> [MATERIAL PROVIDED]:
|---|

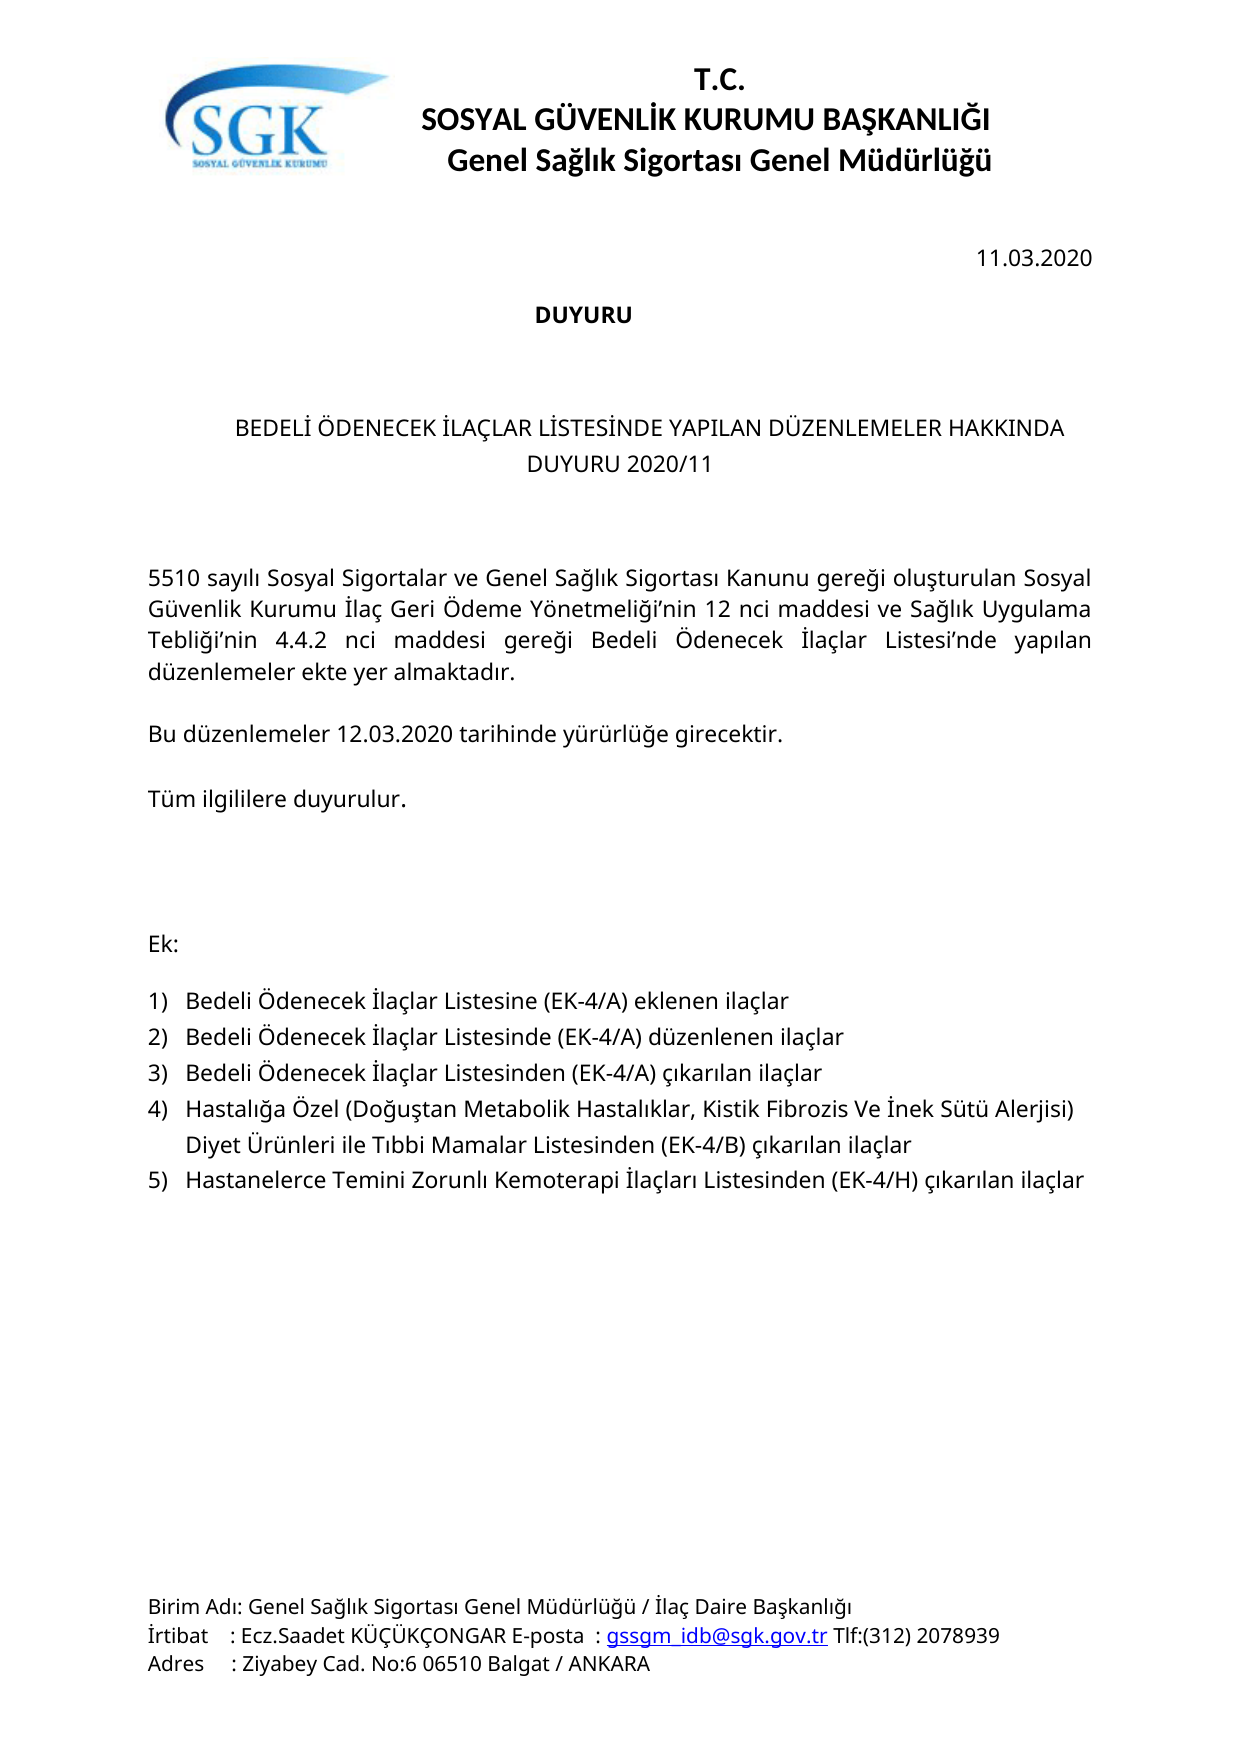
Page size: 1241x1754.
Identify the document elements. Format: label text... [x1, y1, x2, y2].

list Bedeli Ödenecek İlaçlar Listesinde (EK-4/A) düzenlenen ilaçlar [148, 1021, 1093, 1052]
text 5510 sayılı Sosyal Sigortalar ve Genel Sağlık Sigortası Kanunu gereği oluşturulan Sosyal Güvenlik Kurumu İlaç Geri Ödeme Yönetmeliği’nin 12 nci maddesi ve Sağlık Uygulama Tebliği’nin 4.4.2 nci maddesi gereği Bedeli Ödenecek İlaçlar Listesi’nde yapılan düzenlemeler ekte yer almaktadır. [148, 562, 1093, 687]
list Bedeli Ödenecek İlaçlar Listesine (EK-4/A) eklenen ilaçlar [148, 985, 1093, 1016]
text BEDELİ ÖDENECEK İLAÇLAR LİSTESİNDE YAPILAN DÜZENLEMELER HAKKINDA DUYURU 2020/11 [148, 412, 1093, 479]
text Ek: [148, 928, 1093, 959]
list Hastalığa Özel (Doğuştan Metabolik Hastalıklar, Kistik Fibrozis Ve İnek Sütü Alerjisi) Diyet Ürünleri ile Tıbbi Mamalar Listesinden (EK-4/B) çıkarılan ilaçlar [148, 1093, 1093, 1160]
list Hastanelerce Temini Zorunlı Kemoterapi İlaçları Listesinden (EK-4/H) çıkarılan ilaçlar [148, 1164, 1093, 1196]
list Bedeli Ödenecek İlaçlar Listesinden (EK-4/A) çıkarılan ilaçlar [148, 1057, 1093, 1088]
text Tüm ilgililere duyurulur. [148, 780, 1093, 814]
text Bu düzenlemeler 12.03.2020 tarihinde yürürlüğe girecektir. [148, 718, 1093, 749]
text DUYURU [148, 299, 1093, 330]
text 11.03.2020 [148, 242, 1093, 273]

|---|

Write the entries out again exactly as they appear, with the pictures omitted.

> [REPLY]:
Page size: 1241x1754.
Identify the document elements. Format: label text... [x1, y1, x2, y2].

list Bedeli Ödenecek İlaçlar Listesinde (EK-4/A) düzenlenen ilaçlar [148, 1021, 1093, 1052]
text 5510 sayılı Sosyal Sigortalar ve Genel Sağlık Sigortası Kanunu gereği oluşturulan Sosyal Güvenlik Kurumu İlaç Geri Ödeme Yönetmeliği’nin 12 nci maddesi ve Sağlık Uygulama Tebliği’nin 4.4.2 nci maddesi gereği Bedeli Ödenecek İlaçlar Listesi’nde yapılan düzenlemeler ekte yer almaktadır. [148, 562, 1093, 687]
list Bedeli Ödenecek İlaçlar Listesine (EK-4/A) eklenen ilaçlar [148, 985, 1093, 1016]
text BEDELİ ÖDENECEK İLAÇLAR LİSTESİNDE YAPILAN DÜZENLEMELER HAKKINDA DUYURU 2020/11 [148, 412, 1093, 479]
text Ek: [148, 928, 1093, 959]
list Hastalığa Özel (Doğuştan Metabolik Hastalıklar, Kistik Fibrozis Ve İnek Sütü Alerjisi) Diyet Ürünleri ile Tıbbi Mamalar Listesinden (EK-4/B) çıkarılan ilaçlar [148, 1093, 1093, 1160]
list Hastanelerce Temini Zorunlı Kemoterapi İlaçları Listesinden (EK-4/H) çıkarılan ilaçlar [148, 1164, 1093, 1196]
list Bedeli Ödenecek İlaçlar Listesinden (EK-4/A) çıkarılan ilaçlar [148, 1057, 1093, 1088]
text Tüm ilgililere duyurulur. [148, 780, 1093, 814]
text Bu düzenlemeler 12.03.2020 tarihinde yürürlüğe girecektir. [148, 718, 1093, 749]
text DUYURU [148, 299, 1093, 330]
text 11.03.2020 [148, 242, 1093, 273]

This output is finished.